Он пошёл домой пешком. В последние дни он не слушал музыку даже по пути куда-то. Но сейчас он достал наушники, закинутые по привычке в рюкзак, и включил плейлист в случайном порядке. Юнги надеялся, что музыка сможет перекричать его собственные мысли.
Когда это произошло, Юнги заходил домой и надавливал носком одной ноги на задник кроссовка. Ему пришло сообщение от Давон, и всё снова изменилось.
«Хосок проснулся».
*
Мин Юнги лежал на своей кровати и смотрел в потолок. Окна были плотно зашторены, так, чтобы ни один лучик солнца не попадал в комнату. Синтезатор в углу снова был накрыт покрывалом. Он затеял генеральную уборку, выкидывая всё, что не нужно, под раздачу попали тетради из школы, плакаты со стен и просто те вещи, которые мы храним ради какого-то призрачного случая в будущем, когда они могут понадобиться. Юнги хотел избавиться от всего ненужного. Но избавиться от своих желаний и надежд оказалось куда сложнее, чем от коллекции камней с пляжа.
Ещё Мин Юнги старался не смотреть на календарь и часы, из-за чего потерял ощущение времени. Он просыпался ночью и шёл завтракать, а потом засыпал до ужина. Время растягивалось и схлопывалось, становилось безразмерным и тягучим. Но это помогало не думать, так что Юнги не жаловался.
Помимо уборки, он почти ничем не занимался. Он бесцельно листал книги и журналы, не усваивая слова. Он избегал всего, что хоть отдалённо связанно с музыкой. Мин Юнги увядал на глазах. И это было заметно всем.

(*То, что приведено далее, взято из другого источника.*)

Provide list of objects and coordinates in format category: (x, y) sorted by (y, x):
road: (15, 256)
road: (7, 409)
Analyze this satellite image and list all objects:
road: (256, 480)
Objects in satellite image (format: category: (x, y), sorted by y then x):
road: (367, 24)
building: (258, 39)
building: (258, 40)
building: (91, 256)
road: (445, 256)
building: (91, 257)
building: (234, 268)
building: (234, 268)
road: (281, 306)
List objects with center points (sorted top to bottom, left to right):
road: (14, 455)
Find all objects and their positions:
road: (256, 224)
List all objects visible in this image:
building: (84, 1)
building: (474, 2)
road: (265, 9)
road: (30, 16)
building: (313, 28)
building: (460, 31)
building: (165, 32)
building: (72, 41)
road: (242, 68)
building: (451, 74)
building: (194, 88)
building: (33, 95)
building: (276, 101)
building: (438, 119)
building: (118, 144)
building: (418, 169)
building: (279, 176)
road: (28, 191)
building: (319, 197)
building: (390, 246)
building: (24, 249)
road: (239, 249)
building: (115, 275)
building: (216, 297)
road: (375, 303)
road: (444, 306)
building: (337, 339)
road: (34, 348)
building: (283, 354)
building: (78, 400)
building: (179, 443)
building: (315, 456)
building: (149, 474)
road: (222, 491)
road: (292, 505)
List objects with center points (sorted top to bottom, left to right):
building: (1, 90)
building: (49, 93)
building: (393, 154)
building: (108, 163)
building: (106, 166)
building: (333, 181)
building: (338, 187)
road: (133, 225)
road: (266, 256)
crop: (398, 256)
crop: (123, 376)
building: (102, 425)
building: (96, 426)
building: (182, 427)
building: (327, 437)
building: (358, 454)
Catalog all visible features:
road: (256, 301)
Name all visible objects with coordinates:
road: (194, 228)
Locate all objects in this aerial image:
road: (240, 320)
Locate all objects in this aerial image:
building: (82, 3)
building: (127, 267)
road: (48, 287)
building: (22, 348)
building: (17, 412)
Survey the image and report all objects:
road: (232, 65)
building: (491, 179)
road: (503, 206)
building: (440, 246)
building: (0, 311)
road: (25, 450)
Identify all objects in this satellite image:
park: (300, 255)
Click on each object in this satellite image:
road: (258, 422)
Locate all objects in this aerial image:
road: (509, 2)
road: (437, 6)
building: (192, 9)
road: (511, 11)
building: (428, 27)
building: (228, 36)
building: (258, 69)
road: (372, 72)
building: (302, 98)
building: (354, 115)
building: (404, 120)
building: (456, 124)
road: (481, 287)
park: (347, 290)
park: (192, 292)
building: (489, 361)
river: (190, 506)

Но было у него кое-что, что занимало мысли и держало в сознании. И была это злость. Всепоглощающая злость на всё вокруг: на жизнь, на мир, на всех людей, которые сделали такую ситуацию возможной. Две злости боролись друг с другом за первенство: на себя и на Хосока.
Пока Хосок ещё был без сознания, Юнги только и мог, что молиться, хотя был атеистом. Но теперь Чон идёт на поправку. А Мин готов прийти в больницу и задушить его.
А в следующую секунду он ненавидит себя за такие мысли. Он вспоминает, что не смог помочь, когда был так нужен. И тогда он прекращает метаться по комнате и сжимается в комок на кровати.
Он лежит и ищет себе оправдания. Ведь он спрашивал и не раз. Он предлагал поговорить. Он был рядом и поддерживал. Он говорил, что поможет вырваться из родительского дома, и делал всё, чтобы исполнить это обещание. Когда одно из оправданий работает, он возвращается к злости на Хосока.
Ведь он отнял у Юнги будущее. Отнял мечту поступить на композитора, ради которой он отдал столько. Он отнял у Юнги любовь, которой тот посвятил всего себя. Он решил всё за двоих и ушёл, оставив Мина одного.
И, раздираемый этими чувствами, Юнги боялся идти в больницу, ведь понимал, что не сможет сдержаться. А сейчас упрёки и обвинения нужны Хосоку меньше всего. Так что Мин сидел дома и ждал, когда чувства утихнут. Но прошёл день, два, затем неделя. А он всё также давил в себе злость.
Мама поначалу пыталась с ним поговорить, но быстро оставила попытки. Отец просто вздыхал. Намджун с Сокджином заглянули один раз, но поняв, что Юнги намеренно не спрашивает ничего о Хосоке, решили дать ему время.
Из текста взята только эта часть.